## Your instructions
Rewrite the entries from the start through the line containing "оительство межпоселкового", changing "Portugal" to "PORTUGAL" and keeping all other text the same.

Entries shown: Begin

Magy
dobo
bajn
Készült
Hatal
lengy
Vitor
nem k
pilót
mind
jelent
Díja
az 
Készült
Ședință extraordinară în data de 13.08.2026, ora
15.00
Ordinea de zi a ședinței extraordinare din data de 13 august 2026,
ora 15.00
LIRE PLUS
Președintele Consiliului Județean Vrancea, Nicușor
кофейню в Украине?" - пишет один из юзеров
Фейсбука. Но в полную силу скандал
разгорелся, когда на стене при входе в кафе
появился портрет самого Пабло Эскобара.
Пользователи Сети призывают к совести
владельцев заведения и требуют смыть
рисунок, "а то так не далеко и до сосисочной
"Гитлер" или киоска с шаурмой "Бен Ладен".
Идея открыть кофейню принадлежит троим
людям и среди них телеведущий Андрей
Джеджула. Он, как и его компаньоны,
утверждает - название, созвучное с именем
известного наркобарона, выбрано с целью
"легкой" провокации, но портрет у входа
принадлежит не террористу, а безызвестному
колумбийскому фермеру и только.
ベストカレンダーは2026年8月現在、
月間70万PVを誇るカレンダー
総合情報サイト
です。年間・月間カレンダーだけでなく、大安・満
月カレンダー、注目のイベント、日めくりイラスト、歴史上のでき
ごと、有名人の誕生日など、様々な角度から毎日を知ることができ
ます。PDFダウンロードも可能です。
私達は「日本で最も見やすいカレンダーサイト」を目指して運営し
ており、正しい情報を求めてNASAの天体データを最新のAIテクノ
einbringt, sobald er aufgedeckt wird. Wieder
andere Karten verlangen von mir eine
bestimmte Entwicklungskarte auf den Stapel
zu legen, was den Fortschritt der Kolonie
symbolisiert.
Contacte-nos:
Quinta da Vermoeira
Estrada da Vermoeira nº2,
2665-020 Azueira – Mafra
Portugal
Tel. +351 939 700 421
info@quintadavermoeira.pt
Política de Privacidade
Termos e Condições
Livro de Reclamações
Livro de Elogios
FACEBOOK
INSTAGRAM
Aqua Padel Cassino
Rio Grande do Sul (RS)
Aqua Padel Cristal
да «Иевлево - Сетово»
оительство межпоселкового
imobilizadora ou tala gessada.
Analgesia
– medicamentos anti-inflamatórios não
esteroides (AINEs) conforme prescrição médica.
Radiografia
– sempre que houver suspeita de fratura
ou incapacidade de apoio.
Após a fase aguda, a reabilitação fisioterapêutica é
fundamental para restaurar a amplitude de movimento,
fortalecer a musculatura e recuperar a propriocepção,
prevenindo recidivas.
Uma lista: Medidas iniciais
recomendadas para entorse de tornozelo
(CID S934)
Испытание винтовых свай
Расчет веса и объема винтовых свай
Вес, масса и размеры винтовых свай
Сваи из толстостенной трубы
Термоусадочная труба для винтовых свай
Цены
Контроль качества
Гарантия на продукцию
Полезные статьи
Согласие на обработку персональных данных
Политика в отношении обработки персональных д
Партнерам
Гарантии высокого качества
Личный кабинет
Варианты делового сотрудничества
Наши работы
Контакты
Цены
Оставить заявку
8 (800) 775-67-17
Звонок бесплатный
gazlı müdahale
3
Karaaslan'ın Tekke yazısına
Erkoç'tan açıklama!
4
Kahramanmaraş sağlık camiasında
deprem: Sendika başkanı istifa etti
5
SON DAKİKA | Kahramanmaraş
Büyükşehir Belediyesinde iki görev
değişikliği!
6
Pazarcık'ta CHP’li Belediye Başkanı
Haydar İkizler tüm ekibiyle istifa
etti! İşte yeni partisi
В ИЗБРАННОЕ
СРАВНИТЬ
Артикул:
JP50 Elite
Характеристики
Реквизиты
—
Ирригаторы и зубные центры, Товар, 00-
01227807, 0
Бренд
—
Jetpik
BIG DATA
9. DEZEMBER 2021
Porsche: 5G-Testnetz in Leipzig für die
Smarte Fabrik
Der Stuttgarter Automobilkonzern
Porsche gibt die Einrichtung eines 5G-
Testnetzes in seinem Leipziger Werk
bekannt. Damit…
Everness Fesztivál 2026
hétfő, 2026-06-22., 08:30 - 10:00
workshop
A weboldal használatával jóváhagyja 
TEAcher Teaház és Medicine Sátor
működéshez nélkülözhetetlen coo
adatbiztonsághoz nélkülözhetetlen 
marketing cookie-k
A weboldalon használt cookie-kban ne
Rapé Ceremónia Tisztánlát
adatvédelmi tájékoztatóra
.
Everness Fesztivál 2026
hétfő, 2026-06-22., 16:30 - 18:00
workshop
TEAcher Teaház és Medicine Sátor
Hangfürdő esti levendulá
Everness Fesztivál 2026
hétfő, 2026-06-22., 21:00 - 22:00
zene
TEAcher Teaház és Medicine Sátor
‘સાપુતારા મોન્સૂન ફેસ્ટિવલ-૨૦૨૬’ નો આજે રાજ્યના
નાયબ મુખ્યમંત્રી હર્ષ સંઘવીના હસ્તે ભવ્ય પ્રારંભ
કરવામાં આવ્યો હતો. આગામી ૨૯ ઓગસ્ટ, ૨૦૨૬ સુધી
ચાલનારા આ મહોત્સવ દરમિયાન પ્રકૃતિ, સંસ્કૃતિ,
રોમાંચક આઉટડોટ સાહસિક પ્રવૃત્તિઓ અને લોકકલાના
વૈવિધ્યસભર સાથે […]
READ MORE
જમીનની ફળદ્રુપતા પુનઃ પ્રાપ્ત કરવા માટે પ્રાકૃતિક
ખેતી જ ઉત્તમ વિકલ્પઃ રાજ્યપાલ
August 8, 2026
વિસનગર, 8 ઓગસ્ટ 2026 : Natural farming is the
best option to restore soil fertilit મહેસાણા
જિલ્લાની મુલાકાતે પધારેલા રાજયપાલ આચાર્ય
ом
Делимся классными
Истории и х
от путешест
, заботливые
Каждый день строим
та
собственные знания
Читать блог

Entries shown: End

## Written solution
Magy
dobo
bajn
Készült
Hatal
lengy
Vitor
nem k
pilót
mind
jelent
Díja
az 
Készült
Ședință extraordinară în data de 13.08.2026, ora
15.00
Ordinea de zi a ședinței extraordinare din data de 13 august 2026,
ora 15.00
LIRE PLUS
Președintele Consiliului Județean Vrancea, Nicușor
кофейню в Украине?" - пишет один из юзеров
Фейсбука. Но в полную силу скандал
разгорелся, когда на стене при входе в кафе
появился портрет самого Пабло Эскобара.
Пользователи Сети призывают к совести
владельцев заведения и требуют смыть
рисунок, "а то так не далеко и до сосисочной
"Гитлер" или киоска с шаурмой "Бен Ладен".
Идея открыть кофейню принадлежит троим
людям и среди них телеведущий Андрей
Джеджула. Он, как и его компаньоны,
утверждает - название, созвучное с именем
известного наркобарона, выбрано с целью
"легкой" провокации, но портрет у входа
принадлежит не террористу, а безызвестному
колумбийскому фермеру и только.
ベストカレンダーは2026年8月現在、
月間70万PVを誇るカレンダー
総合情報サイト
です。年間・月間カレンダーだけでなく、大安・満
月カレンダー、注目のイベント、日めくりイラスト、歴史上のでき
ごと、有名人の誕生日など、様々な角度から毎日を知ることができ
ます。PDFダウンロードも可能です。
私達は「日本で最も見やすいカレンダーサイト」を目指して運営し
ており、正しい情報を求めてNASAの天体データを最新のAIテクノ
einbringt, sobald er aufgedeckt wird. Wieder
andere Karten verlangen von mir eine
bestimmte Entwicklungskarte auf den Stapel
zu legen, was den Fortschritt der Kolonie
symbolisiert.
Contacte-nos:
Quinta da Vermoeira
Estrada da Vermoeira nº2,
2665-020 Azueira – Mafra
PORTUGAL
Tel. +351 939 700 421
info@quintadavermoeira.pt
Política de Privacidade
Termos e Condições
Livro de Reclamações
Livro de Elogios
FACEBOOK
INSTAGRAM
Aqua Padel Cassino
Rio Grande do Sul (RS)
Aqua Padel Cristal
да «Иевлево - Сетово»
оительство межпоселкового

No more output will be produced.